**WHAT THE TASK ASKS:** Whenever "Figure" appears in a line, please copy that line from the data.

**DATA LISTING:**
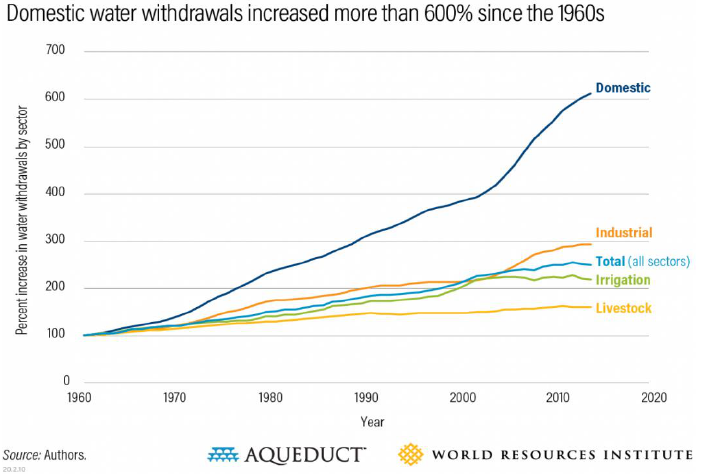
Figure A1. Global water use increase, 1960–2014. Source: https://www.wri.org/insights/domestic-water-use-grew-600-over-past-50 years (accessed on 17 June 2021).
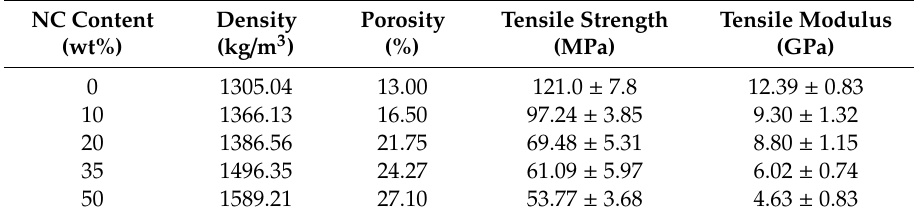
Table 2. Density, porosity, tensile strength, modulus and water contact angles of pure and NC-modified CNF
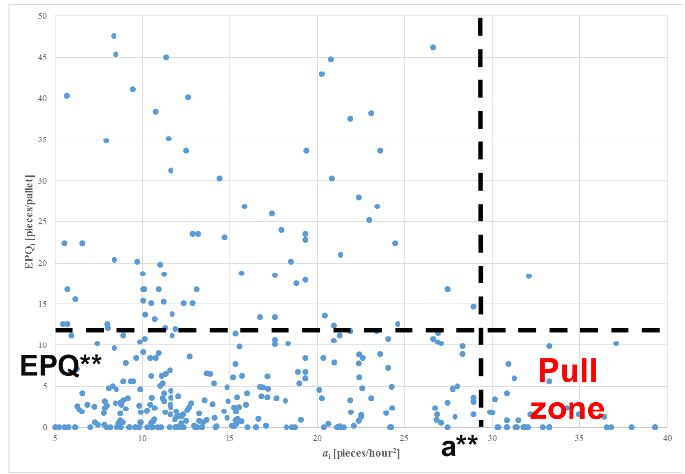
Figure 10. Case study final optimal PUSH/PULL policy definition for different parts.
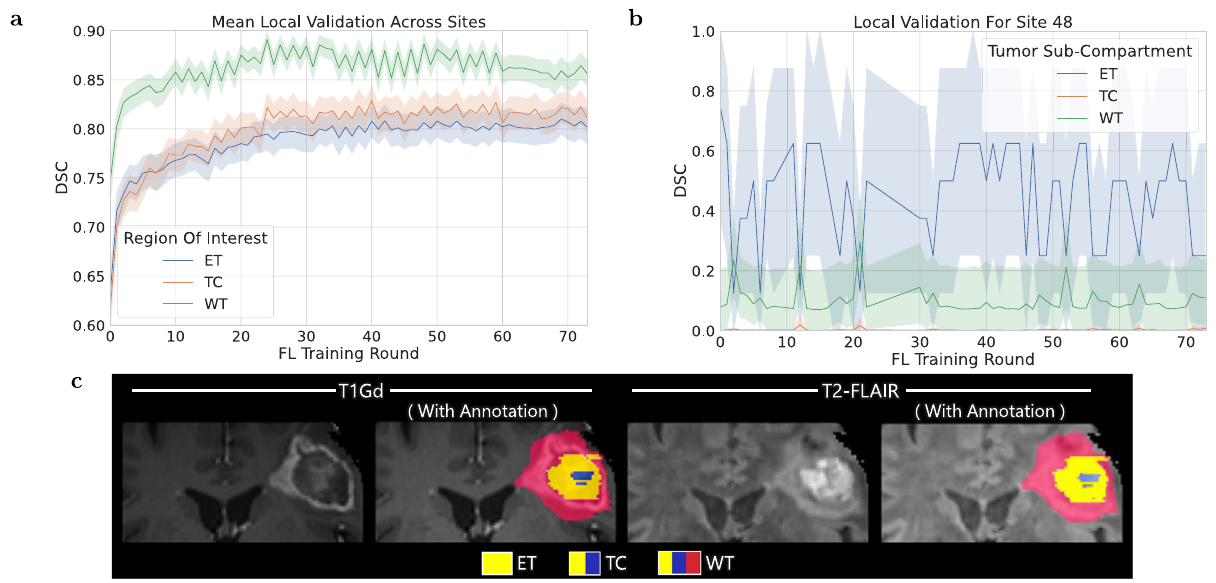
Fig. 3 | Per-tumor region (ET enhancing tumor, TC tumor core, WT whole tumor) mean Dice similarity coef fi cient ( DSC ) over validation samples (with shading indicating 95% con fi dence intervals again over samples). a At all par- ticipating sites across training rounds showing that the score is greater for sub- compartmentswith larger volumes. b Fora site with problematicannotations (Site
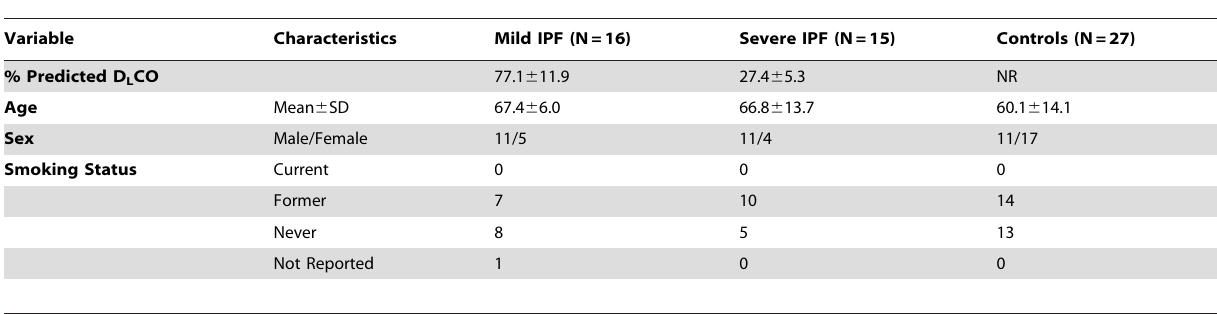
Table 2. Clinical and demographic IPF variables categorized by D L CO.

**COMPLETED EXERCISE:**
Figure A1. Global water use increase, 1960–2014. Source: https://www.wri.org/insights/domestic-water-use-grew-600-over-past-50 years (accessed on 17 June 2021).
Figure 10. Case study final optimal PUSH/PULL policy definition for different parts.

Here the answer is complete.